3. The learned Magistrate Mr. Okato misdirected himself in stating that there was an issue for trial whereas it was manifestly clear from the Replying Affidavit that the Affidavit of Service was for the present suit not the primary suit.
4. The learned Magistrate Mr. Okato erred in finding that the Affidavit of Service annexed in the Replying Affidavit was uncotroverted whereas it was a matter of law which was to be pleaded and that clearly showed that the Respondent was not in compliance with the provisions of Cap 405. ”
When the appeal came for the plenary hearing, it was agreed between counsel for the appellant and respondent respectively that the same be canvassed by way of written submissions. Those submissions were subsequently filed and exchanged. I have carefully read and considered them alongside cited authorities.

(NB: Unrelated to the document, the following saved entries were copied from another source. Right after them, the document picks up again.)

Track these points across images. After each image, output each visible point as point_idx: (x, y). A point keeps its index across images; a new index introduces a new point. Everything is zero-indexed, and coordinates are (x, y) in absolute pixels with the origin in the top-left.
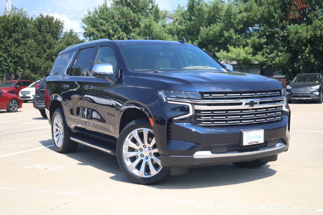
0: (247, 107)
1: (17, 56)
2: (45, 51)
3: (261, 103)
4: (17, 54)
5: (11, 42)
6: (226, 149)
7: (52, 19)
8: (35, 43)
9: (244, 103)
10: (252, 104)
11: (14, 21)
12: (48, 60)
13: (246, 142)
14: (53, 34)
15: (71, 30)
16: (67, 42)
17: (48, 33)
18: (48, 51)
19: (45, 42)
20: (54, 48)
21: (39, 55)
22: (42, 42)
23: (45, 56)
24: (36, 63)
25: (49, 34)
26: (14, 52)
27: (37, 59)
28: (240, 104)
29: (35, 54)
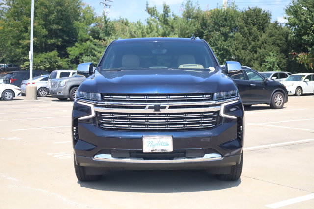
0: (152, 111)
1: (224, 49)
2: (250, 44)
3: (171, 107)
4: (223, 47)
5: (219, 36)
6: (128, 155)
7: (260, 11)
8: (241, 36)
9: (147, 107)
10: (157, 108)
11: (223, 16)
12: (251, 52)
14: (259, 26)
15: (276, 22)
16: (270, 33)
17: (254, 25)
18: (253, 43)
19: (250, 34)
20: (258, 40)
21: (245, 47)
22: (248, 35)
23: (249, 48)
24: (240, 55)
25: (256, 26)
26: (221, 45)
27: (242, 51)
28: (144, 107)
29: (240, 46)
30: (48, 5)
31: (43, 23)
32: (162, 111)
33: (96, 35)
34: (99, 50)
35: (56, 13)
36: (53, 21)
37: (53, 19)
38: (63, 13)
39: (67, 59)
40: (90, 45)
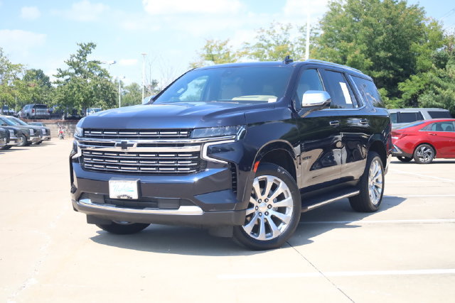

Striking out a pleading is a jurisdiction which should be exercised sparingly and in the clearest of cases. Courts now must not be seen to automatically strike out a pleading but to first examine whether striking out a pleading will be in conformity with the overriding objective set out in the Civil Procedure Act. If a way or ways alternative to striking out are available, the courts must consider those alternatives and see if they are more consonant with the overriding objectives than striking out. But as stated by the Court of Appeal in the case of City Chemist (NRB) and Others –vs- Oriental Commercial Bank Ltd. Civil Application No.NAI.302 of 2008(UR) the new approach:
“...is not to say that the new thinking totally uproots well established principles or precedent in the exercise of the discretion of the court which is a judicial process devoid of whim and caprice. On the contrary the amendment enriches those principles and emboldens the court to be guided by a broad sense of justice and fairness as it applies the principles. The application of clear and unambiguous principles and precedents assist litigants and legal practitioners alike in determining with some measure of certainty the validity of claims long before they are insisted in court. It also guides the lower courts and maintains stability in the law and its application...”
This caution is well founded and in particular when it comes to striking out a pleading. Such drastic action can only be invoked where the pleading is so hopeless that no life can be breathed into it even by subsequent amendments.
I think that the application, that gave rise to this appeal was properly rejected by the trial court because it had no legal basis since the issues raised in the application called for viva voce evidence. The respondent was required to produce evidence as to the circumstances leading to the entry of judgment of the trial court and further, whether he had served on the appellant the statutory notice as required by section 10(2)(a) of the Insurance (Motor Vehicles Third Party Risks) Act. All these issues could only have been canvassed at the plenary hearing of the suit. It was therefore not a matter fit for determination by summary procedure. It required evidence to be called. Such evidence could not have been by way of affidavits. Indeed, the mere fact that there were several contested issues, going by the Plaint and amended defence, on record the application to strike out the Plaint was totally misconceived and an abuse of the court process.
This appeal lacks merit. It is accordingly dismissed with costs to the Respondent.
Dated, signed and delivered at Machakos, this 15th day of November, 2011.